Just a tip - if you give people a deadline the majority will work to that, and so, no matter how many times you chase them, if you tell them that the tax return deadline is 31 January, a significant number will take that as permission to bring in their stuff in January.
Like many firms, we used to tell clients that our deadline was 31 October and that, if they missed it, we couldn't guarantee getting the return done by 31 Jan. So perhaps 70% of clients brought their info to us in the latter half of October.
So, ten years ago we just told them in April, when we sent out checklists etc, that our deadline for the info was 5 July and, guess what, 70% got the stuff in by 5 July. Ten years on that's over 80%.
We bolstered this with a threat of a sliding scale of extra charges if they missed our deadline rising to +100% if after 1 December but I've hardly ever had to impose this because clients are good at asking for an extra week or two and any who would have left it till after 1 December are no longer clients, someone else can put up with them.

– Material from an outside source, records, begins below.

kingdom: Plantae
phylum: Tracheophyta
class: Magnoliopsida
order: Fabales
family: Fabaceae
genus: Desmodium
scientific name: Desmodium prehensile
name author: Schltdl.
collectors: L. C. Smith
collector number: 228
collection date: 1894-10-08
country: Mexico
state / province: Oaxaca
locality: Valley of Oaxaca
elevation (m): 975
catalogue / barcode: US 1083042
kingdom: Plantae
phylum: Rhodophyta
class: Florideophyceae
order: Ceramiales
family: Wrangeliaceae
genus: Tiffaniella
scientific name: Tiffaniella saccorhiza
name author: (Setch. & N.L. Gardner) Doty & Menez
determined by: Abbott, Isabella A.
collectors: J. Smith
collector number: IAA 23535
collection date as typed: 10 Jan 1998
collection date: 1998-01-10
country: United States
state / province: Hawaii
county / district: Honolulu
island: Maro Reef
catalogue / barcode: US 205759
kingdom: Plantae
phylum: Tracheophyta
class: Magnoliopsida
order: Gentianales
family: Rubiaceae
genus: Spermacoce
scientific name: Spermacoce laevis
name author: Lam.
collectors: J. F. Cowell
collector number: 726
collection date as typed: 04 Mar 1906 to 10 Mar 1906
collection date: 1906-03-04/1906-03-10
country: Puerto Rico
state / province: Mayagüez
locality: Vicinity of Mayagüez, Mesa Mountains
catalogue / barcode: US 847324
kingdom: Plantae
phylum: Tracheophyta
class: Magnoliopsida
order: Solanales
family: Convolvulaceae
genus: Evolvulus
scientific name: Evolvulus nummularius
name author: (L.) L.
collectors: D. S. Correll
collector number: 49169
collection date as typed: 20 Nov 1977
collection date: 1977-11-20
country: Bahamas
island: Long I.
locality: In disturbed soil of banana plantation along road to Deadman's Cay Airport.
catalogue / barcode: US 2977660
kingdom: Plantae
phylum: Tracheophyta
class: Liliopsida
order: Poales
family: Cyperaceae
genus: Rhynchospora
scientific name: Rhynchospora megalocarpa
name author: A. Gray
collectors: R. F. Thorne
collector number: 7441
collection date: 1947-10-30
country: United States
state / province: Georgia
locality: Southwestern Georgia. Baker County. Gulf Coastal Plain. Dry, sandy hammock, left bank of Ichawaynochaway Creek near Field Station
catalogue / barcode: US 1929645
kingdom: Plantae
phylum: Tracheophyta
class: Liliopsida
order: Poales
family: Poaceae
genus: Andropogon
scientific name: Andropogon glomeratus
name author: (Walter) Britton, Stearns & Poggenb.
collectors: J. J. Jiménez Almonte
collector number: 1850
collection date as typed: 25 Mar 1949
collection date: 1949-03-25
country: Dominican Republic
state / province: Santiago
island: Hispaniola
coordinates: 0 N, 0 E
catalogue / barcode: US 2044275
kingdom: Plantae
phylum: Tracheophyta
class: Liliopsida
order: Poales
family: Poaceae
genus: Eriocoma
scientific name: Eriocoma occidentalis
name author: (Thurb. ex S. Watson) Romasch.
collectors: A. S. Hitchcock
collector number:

Personally, I think sending out the first letter in April is too soon. Most folks won't have all their stuff and so your letter goes 'in the pile' and gets forgotten. I write in early June, by which time most clients will have all their stuff and so can reply straight away.
Sending monthly reminders from April will make them into some sort of paper/electronic 'white noise'. I just do two reminders, one at the end of September and another in the first week of January. Seems to work well and we had just two O/S on 31 January from over 1,000!
All the reminders in the world won't stop those recalcitrant clients from delivering their records in January, so I am past worrying about it. If the stuff arrives I deal with it. If it's late I deal with it then.
What does concern me is that even if 10.39m returns did go in by the deadline it still means that 900,000 didn't. I hope those people don't qualify for MTD returns!